Use useSessionQuery or useSessionMutation in your React client:

const sendMessage = useSessionMutation(api.messages.send);
...
sendMessage({body});
  1. Write any data that you want to be available in subsequent session requests to the sessions table. E.g. in our getOrCreateUserId function we could do this:

    	const anonymousUserId = await db.insert('users', { anonymous: true });
    db.patch(sessionId, { userId: anonymousUserId });
    

    Note on session table vs. ID: In this post I outline a strategy for having the sessionId be client-created, and instead of having a "sessions" table, using the session ID as a foreign key reference into the tables where you store data. The advantage of that, other than avoiding the server roundtrip to make a session document to get the ID, is that your session queries won't al load (and therefore depend) on the same document. If every query loads the session document, then on every update to that document your queries will all be invalidated, even if they didn't need that field of the session document. By storing the session-related data in more targeted tables, you can only be loading the data you need. Read more about query optimizations here.

How it works

Under the hood, what it is doing is quite simple.

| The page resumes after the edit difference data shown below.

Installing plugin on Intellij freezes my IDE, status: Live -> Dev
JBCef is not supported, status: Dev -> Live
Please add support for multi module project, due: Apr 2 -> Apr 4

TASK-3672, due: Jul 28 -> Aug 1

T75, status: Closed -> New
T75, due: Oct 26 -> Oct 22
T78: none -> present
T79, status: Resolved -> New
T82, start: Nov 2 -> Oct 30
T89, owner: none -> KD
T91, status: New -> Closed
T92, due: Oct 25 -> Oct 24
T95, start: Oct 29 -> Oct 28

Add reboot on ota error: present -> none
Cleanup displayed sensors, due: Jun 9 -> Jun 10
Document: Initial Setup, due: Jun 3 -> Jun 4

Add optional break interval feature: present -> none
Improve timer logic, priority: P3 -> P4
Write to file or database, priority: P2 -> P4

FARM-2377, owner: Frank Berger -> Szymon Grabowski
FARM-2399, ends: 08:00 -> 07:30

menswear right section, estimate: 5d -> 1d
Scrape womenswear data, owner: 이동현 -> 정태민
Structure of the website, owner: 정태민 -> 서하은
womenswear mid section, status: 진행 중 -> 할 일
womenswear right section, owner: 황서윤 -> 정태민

  1. It creates a new session in the SessionProvider context. Whether it creates a server-side document and uses its ID, such as this older implementation, or creating a session ID client-side like this post, it then stores the session ID in sessionStorage or, optionally, localStorage.1 Notes on one versus the other are below.
  2. It passes that sessionId as a parameter in each query or mutation where you use useSessionQuery or useSessionMutation.
  3. The serverless functions define a sessionId parameter manually or automatically with a custom wrapper, and pass it along as a field of ctx so the other function arguments aren't cluttered with it.

sessionStorage vs. localStorage

If you want the session to be shared between all tabs in a browser, use localStorage. I like the behavior of sessionStorage for general use:

  • When you refresh a page, the data persists. The data is tied to a specific tab.
  • If you open a new tab, you start fresh.
  • If you use the “Reopen Closed Tab” feature on Chrome, the data is still there.

For localStorage:

  • localStorage is a great place for custom authentication information, since a user generally doesn't want to re-authenticate on every tab they open. However, you should be able to invalidate the sessions server-side, and clear or replace the sessionId on the client when they log out. See this post for more info.
  • Remember to account for multiple tabs interacting with the same data. For instance, if you're keeping track of a user's shopping cart, one tab can go through checkout, while the other tab is in a payment selection modal. Thanks to Convex, the data will automatically update on each tab, but it's up to you to design a UI that responds to those updates in a user-friendly way.
  • Some data may make sense to be stored at the browser level, such as answering questions like “have I seen this browser before.”
  • Keep public computers in mind - the same localStorage doesn't always map to the same human.

Summary

In this post we looked at implementing session storage in Convex, using a custom table and some convenience wrappers which make it easy to use session-specific data in your server-side code. We look forward to seeing what you build with it.

Check out the old code here or the newer approach here.

Footnotes

  1. In the newer convex-helpers package you can specify a custom useStorage hook that isn't limited to localStorage or sessionStorage.